* **Exercise set**
1. Say whether each statement agrees with the citizenship text. For each, answer yes or no and quote the words that decide it. (a) Paul wrote while waiting for a trial before the Emperor of Rome. (b) Every person among the peoples of Rome held full legal citizenship. (c) The letter quoted first was written to the Christians in Ephesus.
2. Swap "personal letter" for "private letter" in the citizenship text. Write out the passage starting at "A Roman coin, representing" and ending at "his bureaucratic support).".

* **Extracted text**
____
Citizens of....

A Roman coin, representing the national or imperial identity of all the people of Rome

Citizenship in Rome and in Heaven

"Only let your manner of life be worthy [act as citizens] of the Gospel of Christ, so that whether I come and see you or am absent, I may hear of you that you are standing firm in on spirit, with one mind striving side by side for the faith of the Gospel"- Phillipians 1:27 ESV
These words were from a man sitting in a prison cell (maybe house arrest) for crimes he didn't commit. His name was the Apostle Paul. Paul was writing a personal letter to all the Christians in the city of Philippi, giving them many practical encouragements as he waited for a trial before the Emperor of Rome (or his bureaucratic support).
As a citizen of the Roman Empire, Paul had many special legal privileges, among them the ability to request a trial in front of the Office of Caesar (Acts 25:11). In the Roman Empire, citizenship was a special privilege- among the peoples of Rome there were citizens, slaves and others. Millions of people did not have full legal citizenship. While Paul was a citizen of Rome, he told the Christians in Philippi that,
"Our citizenship is in Heaven, and from it we await a Savior, the Lord Jesus Christ"
and in his letter to the Christians in Ephesus,
"So then you are no longer strangers and aliens, but are fellow citizens of the saints and of the household of God"
____
* **Exercise data**
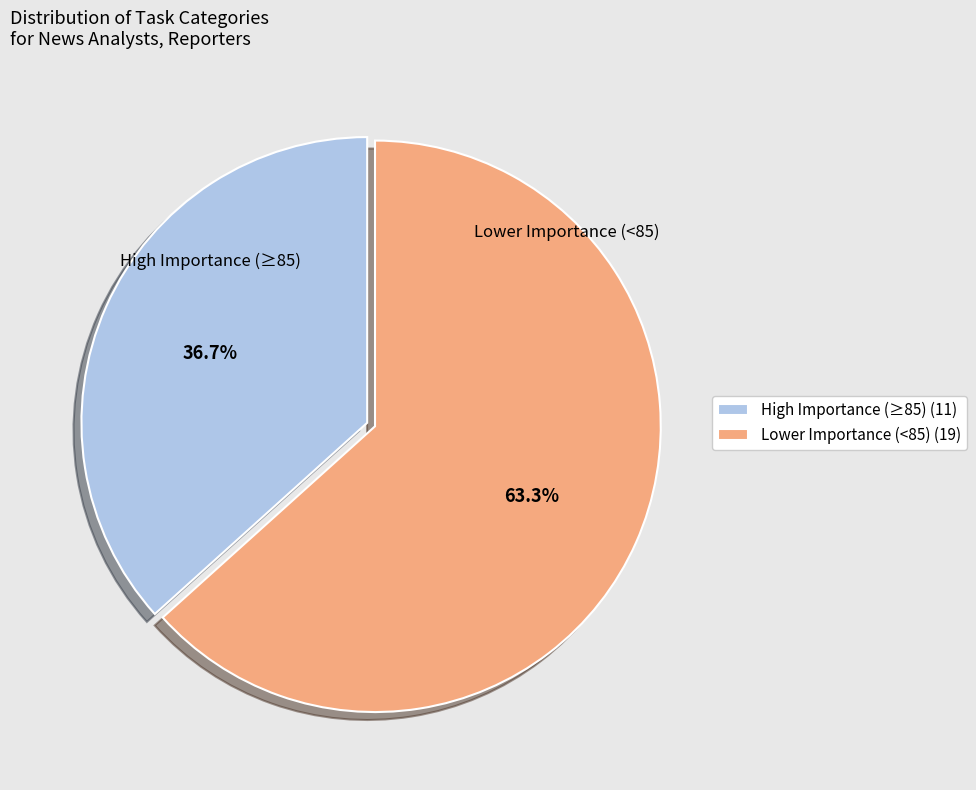

What is the majority slice?

Lower Importance (<85) (19)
____
* **Answers to the exercises**
1.
(a) Yes: "as he waited for a trial before the Emperor of Rome"
(b) No: "Millions of people did not have full legal citizenship."
(c) No: "Paul was writing a personal letter to all the Christians in the city of Philippi"

2.
A Roman coin, representing the national or imperial identity of all the people of Rome

Citizenship in Rome and in Heaven

"Only let your manner of life be worthy [act as citizens] of the Gospel of Christ, so that whether I come and see you or am absent, I may hear of you that you are standing firm in on spirit, with one mind striving side by side for the faith of the Gospel"- Phillipians 1:27 ESV
These words were from a man sitting in a prison cell (maybe house arrest) for crimes he didn't commit. His name was the Apostle Paul. Paul was writing a private letter to all the Christians in the city of Philippi, giving them many practical encouragements as he waited for a trial before the Emperor of Rome (or his bureaucratic support).